Parfit sometimes suggested that Act Consequentialism might best be understood, not as a moral theory, but as an external rival to morality.  The implicit thought seems to be that morality involves some essentially social mode of thought (perhaps concerned with public codes, or norms of praise and blame, or what principles you'd want everyone to accept), AC does not depend upon any such mode of thought, but it nonetheless offers an account of what you really ought (rather than just "morally ought") to do.

I'm not a fan of that conception of morality, largely because it seems to devalue it, depriving morality of its interest and significance -- if it is not what you really ought to do, then who cares what you "morally ought" to do?  Putting that worry aside, though, it does seem interesting that (only?) consequentialists are apt to regard their normative commitments as not contingent upon being the true moral theory.  That is, if I learned that Kantianism was true, my response (besides incredulity) would be to say, "So much the worse for morality."  In that sense, I don't particularly care about morality, and don't think anyone else should either.  (You should lie to the murderer at the door to save lives, and I don't care about any sense of "wrong" in which doing more good is "wrong".)  But I suspect that, if the roles were reversed, Kantians would not react analogously.  (Can any Kantian readers confirm?)

If that's right, I wonder if anything interesting follows from this observation.  Might it suggest that consequentialism matters more than other theories?  Others seem to depend upon inheriting the normative halo of "morality", whereas consequentialist properties have such clear intrinsic significance that no further halo is required!  Ha, maybe.  More neutrally, it may just be that other theories are so closely tied to some essentially social mode of thought that it's harder to make sense of them mattering without also being what matters morally -- and such a connection needn't have any implications for how much they matter.

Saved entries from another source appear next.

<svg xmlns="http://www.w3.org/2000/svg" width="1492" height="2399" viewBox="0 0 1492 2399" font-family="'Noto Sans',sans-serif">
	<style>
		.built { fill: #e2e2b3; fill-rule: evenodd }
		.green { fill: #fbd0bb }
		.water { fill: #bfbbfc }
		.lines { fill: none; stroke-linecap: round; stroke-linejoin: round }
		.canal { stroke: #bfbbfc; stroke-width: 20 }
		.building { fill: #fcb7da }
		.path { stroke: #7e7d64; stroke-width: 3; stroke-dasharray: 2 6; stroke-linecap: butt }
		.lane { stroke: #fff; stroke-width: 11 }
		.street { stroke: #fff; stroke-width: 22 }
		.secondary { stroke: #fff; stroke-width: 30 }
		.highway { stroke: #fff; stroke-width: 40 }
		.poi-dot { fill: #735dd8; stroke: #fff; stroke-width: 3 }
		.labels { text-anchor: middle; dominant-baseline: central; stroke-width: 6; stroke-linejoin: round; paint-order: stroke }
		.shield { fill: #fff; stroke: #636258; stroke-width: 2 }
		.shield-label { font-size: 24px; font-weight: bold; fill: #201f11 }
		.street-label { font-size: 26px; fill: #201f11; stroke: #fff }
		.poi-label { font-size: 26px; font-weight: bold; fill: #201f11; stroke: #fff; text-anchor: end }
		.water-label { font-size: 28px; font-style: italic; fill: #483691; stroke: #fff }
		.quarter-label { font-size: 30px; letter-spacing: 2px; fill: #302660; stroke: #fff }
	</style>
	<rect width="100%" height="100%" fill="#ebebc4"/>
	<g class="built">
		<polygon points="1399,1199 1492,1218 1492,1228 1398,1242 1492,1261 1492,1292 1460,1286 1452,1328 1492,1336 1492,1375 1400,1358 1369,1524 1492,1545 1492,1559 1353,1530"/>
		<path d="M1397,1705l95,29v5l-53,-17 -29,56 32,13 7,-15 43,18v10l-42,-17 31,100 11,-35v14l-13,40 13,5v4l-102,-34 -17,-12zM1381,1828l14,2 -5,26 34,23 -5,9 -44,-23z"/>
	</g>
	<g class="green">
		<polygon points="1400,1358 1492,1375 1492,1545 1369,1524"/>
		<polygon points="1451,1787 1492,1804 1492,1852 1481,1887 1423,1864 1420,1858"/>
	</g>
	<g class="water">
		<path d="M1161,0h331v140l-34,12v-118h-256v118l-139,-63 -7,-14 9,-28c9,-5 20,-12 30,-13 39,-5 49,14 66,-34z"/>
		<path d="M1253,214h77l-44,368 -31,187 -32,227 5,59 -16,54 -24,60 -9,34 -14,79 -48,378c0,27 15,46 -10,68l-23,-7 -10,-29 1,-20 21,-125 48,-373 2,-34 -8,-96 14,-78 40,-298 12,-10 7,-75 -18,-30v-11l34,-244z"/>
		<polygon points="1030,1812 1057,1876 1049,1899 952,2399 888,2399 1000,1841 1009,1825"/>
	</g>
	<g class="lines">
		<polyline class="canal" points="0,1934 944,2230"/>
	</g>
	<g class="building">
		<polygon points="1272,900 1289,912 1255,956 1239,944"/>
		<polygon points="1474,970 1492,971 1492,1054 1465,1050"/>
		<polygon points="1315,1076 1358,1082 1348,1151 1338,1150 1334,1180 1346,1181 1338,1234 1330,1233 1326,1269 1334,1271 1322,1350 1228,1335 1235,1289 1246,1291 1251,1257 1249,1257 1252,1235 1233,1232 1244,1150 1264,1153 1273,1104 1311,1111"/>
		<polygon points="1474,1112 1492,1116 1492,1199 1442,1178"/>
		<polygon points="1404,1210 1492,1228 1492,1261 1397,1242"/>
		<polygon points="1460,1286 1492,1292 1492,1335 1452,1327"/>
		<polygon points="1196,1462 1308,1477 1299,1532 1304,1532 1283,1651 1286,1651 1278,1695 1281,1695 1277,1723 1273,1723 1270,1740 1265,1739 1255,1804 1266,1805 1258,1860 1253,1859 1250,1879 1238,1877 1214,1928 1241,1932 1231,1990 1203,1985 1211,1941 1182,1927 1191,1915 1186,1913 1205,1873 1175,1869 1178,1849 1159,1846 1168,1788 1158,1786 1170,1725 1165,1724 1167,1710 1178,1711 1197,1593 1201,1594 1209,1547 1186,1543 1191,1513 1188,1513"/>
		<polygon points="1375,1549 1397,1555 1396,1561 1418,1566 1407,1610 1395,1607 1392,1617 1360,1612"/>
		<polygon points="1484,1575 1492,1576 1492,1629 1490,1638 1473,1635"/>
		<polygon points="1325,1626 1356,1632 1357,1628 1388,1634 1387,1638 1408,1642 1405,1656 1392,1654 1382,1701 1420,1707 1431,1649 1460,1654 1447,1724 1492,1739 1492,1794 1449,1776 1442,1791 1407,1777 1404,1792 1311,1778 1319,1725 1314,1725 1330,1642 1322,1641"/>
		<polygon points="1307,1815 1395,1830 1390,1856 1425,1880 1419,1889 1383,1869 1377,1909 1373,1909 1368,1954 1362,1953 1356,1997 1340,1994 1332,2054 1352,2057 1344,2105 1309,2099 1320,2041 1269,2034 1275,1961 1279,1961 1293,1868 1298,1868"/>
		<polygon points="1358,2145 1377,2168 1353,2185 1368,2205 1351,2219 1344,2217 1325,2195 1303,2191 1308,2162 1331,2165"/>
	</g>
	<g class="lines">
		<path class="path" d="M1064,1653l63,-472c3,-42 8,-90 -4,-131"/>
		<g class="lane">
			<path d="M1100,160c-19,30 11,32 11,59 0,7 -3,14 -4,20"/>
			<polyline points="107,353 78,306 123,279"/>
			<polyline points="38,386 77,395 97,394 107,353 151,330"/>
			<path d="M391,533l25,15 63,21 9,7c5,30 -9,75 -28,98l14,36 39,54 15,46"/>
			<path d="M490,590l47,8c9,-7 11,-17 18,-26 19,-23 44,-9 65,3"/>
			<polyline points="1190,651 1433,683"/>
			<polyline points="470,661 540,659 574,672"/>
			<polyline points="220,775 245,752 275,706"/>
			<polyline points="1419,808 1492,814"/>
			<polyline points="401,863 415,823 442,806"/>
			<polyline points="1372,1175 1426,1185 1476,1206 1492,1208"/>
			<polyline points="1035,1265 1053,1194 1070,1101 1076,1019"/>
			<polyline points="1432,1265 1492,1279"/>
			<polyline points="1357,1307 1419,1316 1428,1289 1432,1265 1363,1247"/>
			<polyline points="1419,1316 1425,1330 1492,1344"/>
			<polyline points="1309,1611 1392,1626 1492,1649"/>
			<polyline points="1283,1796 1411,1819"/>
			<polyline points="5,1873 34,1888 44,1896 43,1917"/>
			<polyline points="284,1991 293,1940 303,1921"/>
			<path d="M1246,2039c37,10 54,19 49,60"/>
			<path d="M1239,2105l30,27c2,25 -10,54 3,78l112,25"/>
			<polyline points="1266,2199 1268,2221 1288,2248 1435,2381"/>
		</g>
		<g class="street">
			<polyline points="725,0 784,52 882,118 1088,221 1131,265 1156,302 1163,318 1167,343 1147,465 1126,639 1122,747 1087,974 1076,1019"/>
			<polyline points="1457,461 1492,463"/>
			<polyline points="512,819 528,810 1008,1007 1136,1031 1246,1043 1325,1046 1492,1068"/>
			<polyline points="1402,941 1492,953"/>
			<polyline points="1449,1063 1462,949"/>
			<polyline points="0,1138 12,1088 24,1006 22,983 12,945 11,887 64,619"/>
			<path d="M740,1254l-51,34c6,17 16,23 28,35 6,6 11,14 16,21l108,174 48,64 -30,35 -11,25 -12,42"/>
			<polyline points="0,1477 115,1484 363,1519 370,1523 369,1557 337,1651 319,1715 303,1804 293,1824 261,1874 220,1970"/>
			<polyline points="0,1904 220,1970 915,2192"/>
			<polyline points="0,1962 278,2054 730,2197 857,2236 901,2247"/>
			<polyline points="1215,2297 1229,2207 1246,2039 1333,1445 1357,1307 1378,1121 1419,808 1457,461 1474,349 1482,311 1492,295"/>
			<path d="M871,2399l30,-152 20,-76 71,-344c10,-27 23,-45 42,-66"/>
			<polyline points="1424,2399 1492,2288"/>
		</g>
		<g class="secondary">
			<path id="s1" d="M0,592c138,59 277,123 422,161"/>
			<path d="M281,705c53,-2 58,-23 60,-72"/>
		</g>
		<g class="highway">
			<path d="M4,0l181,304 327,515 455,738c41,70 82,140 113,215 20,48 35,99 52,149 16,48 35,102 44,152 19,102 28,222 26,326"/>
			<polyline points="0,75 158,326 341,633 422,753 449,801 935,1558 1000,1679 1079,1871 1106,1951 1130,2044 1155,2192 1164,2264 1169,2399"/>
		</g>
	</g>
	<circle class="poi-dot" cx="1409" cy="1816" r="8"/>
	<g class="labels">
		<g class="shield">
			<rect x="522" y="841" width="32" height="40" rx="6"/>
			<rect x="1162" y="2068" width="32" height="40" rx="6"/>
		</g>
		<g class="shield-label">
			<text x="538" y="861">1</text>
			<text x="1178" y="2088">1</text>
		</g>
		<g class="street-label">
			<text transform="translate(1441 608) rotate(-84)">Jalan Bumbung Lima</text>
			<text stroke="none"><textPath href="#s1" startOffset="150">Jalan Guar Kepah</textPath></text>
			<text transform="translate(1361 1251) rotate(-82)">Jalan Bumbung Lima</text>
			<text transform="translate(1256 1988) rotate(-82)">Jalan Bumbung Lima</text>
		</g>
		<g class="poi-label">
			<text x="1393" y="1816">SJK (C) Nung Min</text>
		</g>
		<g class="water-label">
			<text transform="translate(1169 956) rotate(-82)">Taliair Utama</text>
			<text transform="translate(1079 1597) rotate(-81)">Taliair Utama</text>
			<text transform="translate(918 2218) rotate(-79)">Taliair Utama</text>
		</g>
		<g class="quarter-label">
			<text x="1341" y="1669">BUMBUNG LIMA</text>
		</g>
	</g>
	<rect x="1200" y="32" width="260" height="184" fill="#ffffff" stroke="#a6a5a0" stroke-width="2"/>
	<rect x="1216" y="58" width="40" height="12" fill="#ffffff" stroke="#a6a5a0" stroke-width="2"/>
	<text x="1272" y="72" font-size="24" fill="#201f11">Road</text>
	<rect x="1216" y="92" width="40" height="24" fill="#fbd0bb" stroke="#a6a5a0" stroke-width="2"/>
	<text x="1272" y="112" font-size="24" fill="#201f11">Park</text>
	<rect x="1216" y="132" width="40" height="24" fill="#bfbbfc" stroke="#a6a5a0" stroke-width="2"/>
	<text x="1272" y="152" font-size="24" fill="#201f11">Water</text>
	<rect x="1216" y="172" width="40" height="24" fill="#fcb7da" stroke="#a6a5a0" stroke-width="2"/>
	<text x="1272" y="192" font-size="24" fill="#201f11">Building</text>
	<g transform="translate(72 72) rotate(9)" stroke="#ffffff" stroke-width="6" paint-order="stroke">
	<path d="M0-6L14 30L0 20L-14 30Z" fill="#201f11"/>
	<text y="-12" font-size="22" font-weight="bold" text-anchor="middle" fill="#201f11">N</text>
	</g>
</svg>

A related question (which I owe to David Enoch): how -- if at all -- would (and should) your motivations change upon learning that the meta-normative error theory is correct, and nothing objectively matters at all?  Insofar as you had proper de re desires for what you previously took to be good, it isn't clear why these would be contingent or conditional upon your normative (or meta-normative) beliefs.  Our concern for each individual's welfare, at least, presumably should not be conditional in such a way.  Perhaps deontological concerns -- e.g. to avoid violating rights even if it would overall help people more -- are more appropriately conditional on their actually being right, leaving deontological moral motivation more vulnerable to the threat of moral scepticism?

Another possible exception, even for consequentialists, might involve distant-future non-identity cases (about which it seems difficult to muster direct concern and motivation).  Consider some case where we can either help the already-existing global poor (with no expected downstream effects), or we can bring it about that a whole generation of people a million years hence will be much better off (than the different generation that would otherwise exist in their place).  For purely theoretical reasons, I currently prefer the greater distant good.  But if I came to believe in error theory, I would be much more tempted to just go with my gut, indulge my narrow sympathetic impulses, and help the already-existing people.  (Perhaps a more virtuous consequentialist would have a less theoretically-contingent commitment to the distant future!)

Any thoughts?  Which of your moral motivations do you regard as theoretically contingent in these ways?